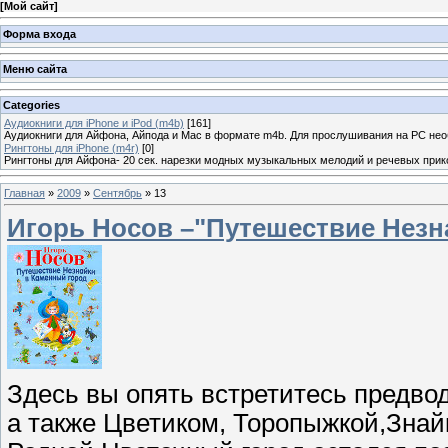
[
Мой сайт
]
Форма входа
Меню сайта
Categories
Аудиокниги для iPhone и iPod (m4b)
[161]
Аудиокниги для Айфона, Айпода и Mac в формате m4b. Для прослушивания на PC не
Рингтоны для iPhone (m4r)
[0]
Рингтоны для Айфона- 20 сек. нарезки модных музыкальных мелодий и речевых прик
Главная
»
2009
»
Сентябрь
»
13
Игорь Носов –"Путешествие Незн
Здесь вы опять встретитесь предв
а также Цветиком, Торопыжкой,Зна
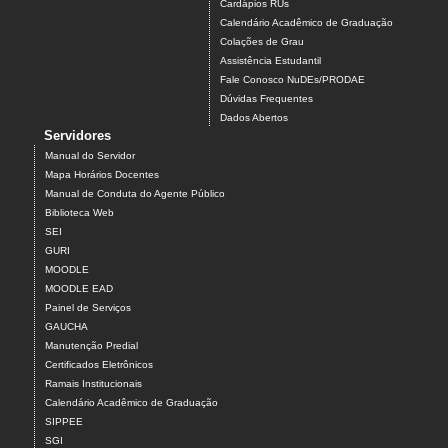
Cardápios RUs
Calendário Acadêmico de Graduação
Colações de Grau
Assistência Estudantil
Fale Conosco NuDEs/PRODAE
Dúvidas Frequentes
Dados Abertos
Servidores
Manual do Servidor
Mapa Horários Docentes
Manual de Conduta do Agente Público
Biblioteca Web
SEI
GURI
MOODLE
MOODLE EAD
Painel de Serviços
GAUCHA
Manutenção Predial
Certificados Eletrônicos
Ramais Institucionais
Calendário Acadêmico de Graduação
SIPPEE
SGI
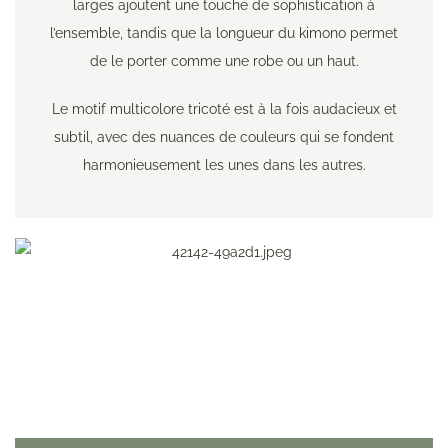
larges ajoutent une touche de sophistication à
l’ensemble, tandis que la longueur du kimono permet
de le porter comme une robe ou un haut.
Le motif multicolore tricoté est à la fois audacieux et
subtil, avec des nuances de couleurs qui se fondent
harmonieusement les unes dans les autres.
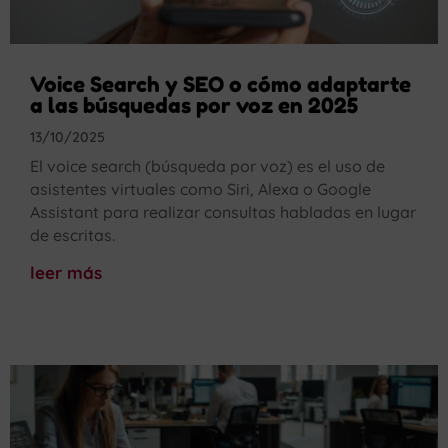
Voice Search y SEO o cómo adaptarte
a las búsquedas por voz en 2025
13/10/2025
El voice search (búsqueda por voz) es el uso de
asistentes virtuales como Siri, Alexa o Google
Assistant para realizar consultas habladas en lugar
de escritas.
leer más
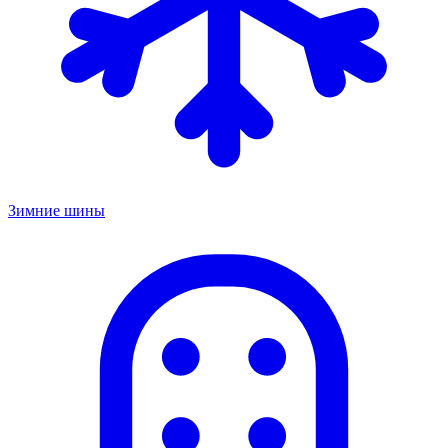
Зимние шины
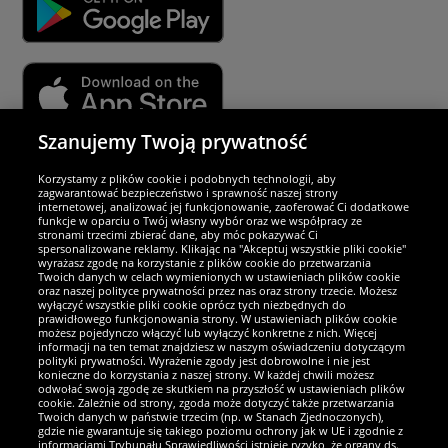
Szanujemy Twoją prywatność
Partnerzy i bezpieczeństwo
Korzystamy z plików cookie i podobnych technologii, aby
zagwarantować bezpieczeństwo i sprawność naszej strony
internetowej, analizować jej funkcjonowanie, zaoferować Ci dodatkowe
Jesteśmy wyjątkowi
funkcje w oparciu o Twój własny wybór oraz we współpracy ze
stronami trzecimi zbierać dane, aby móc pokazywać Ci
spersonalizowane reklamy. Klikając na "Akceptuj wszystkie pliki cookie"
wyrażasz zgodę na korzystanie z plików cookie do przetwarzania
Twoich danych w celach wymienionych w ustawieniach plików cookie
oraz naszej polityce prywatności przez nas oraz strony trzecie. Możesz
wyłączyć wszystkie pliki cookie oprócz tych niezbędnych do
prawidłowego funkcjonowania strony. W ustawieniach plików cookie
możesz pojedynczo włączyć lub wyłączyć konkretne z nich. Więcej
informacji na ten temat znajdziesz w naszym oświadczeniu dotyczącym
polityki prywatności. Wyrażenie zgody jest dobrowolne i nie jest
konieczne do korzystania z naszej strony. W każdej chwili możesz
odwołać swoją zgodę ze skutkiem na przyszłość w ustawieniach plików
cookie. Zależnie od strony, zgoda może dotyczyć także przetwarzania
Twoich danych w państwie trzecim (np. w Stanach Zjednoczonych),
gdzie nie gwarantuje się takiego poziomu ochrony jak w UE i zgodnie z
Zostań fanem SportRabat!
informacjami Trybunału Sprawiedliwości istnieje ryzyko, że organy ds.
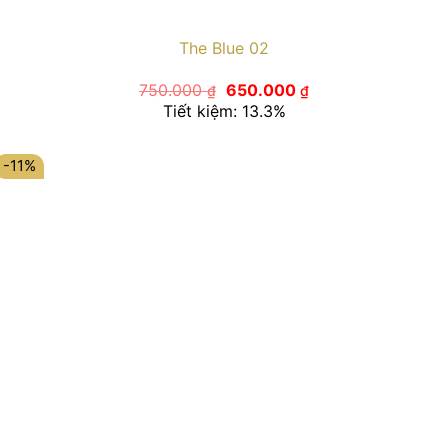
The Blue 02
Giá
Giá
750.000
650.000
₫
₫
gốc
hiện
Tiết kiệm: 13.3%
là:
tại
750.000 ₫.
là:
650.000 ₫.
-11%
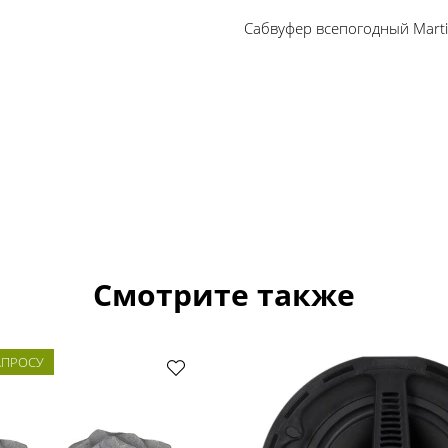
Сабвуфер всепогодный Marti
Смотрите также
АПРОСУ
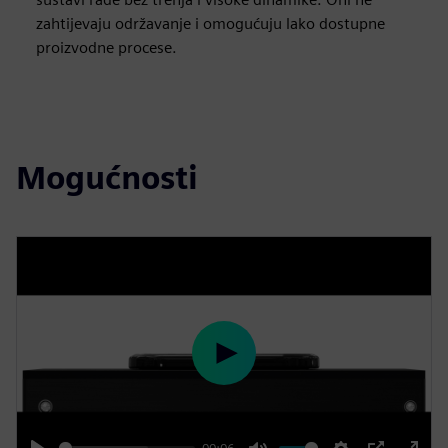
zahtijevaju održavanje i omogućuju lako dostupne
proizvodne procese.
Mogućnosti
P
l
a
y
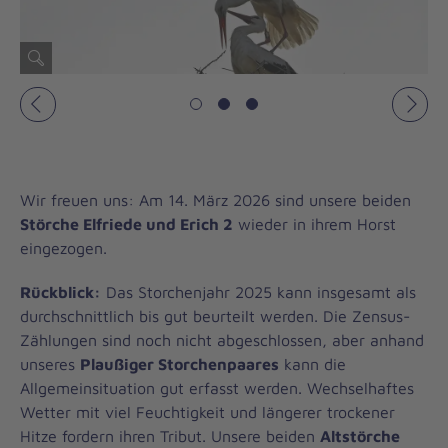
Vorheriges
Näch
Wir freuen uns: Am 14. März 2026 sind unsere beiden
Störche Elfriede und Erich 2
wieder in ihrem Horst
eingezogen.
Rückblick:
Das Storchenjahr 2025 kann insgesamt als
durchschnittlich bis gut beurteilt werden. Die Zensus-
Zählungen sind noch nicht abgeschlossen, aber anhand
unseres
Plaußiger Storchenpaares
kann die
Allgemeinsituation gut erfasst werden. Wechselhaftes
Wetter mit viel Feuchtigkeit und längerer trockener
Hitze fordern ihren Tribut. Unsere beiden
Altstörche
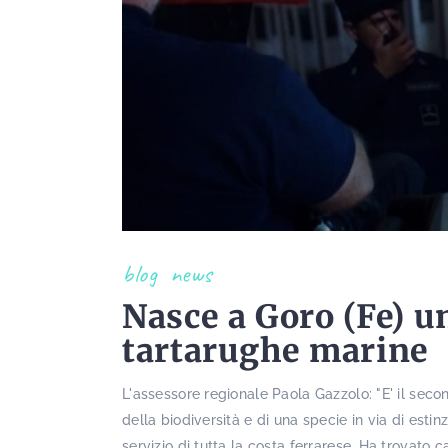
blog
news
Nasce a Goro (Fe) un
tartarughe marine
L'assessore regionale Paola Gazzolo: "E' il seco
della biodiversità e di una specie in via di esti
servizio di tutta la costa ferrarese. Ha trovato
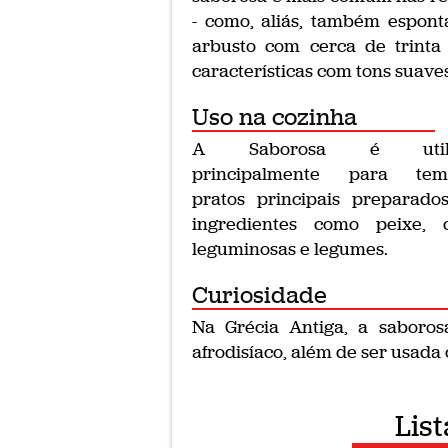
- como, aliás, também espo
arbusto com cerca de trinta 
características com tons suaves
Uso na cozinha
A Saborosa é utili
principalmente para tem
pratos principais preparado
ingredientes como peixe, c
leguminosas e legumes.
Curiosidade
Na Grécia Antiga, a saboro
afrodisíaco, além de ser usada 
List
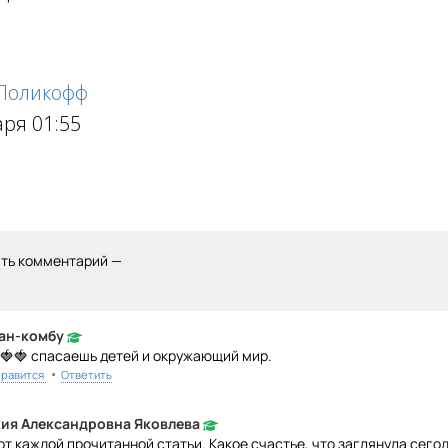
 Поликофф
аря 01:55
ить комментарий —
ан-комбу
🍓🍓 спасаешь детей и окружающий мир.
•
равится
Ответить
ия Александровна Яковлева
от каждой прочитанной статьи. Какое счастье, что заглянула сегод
□ □ □ □ □
Pick out every line in the records that contains the word "plików".

Korzystamy z plików cookie i podobnych technologii, aby
wyrażasz zgodę na korzystanie z plików cookie do przetwarzania
Twoich danych w celach wymienionych w ustawieniach plików cookie
prawidłowego funkcjonowania strony. W ustawieniach plików cookie
odwołać swoją zgodę ze skutkiem na przyszłość w ustawieniach plików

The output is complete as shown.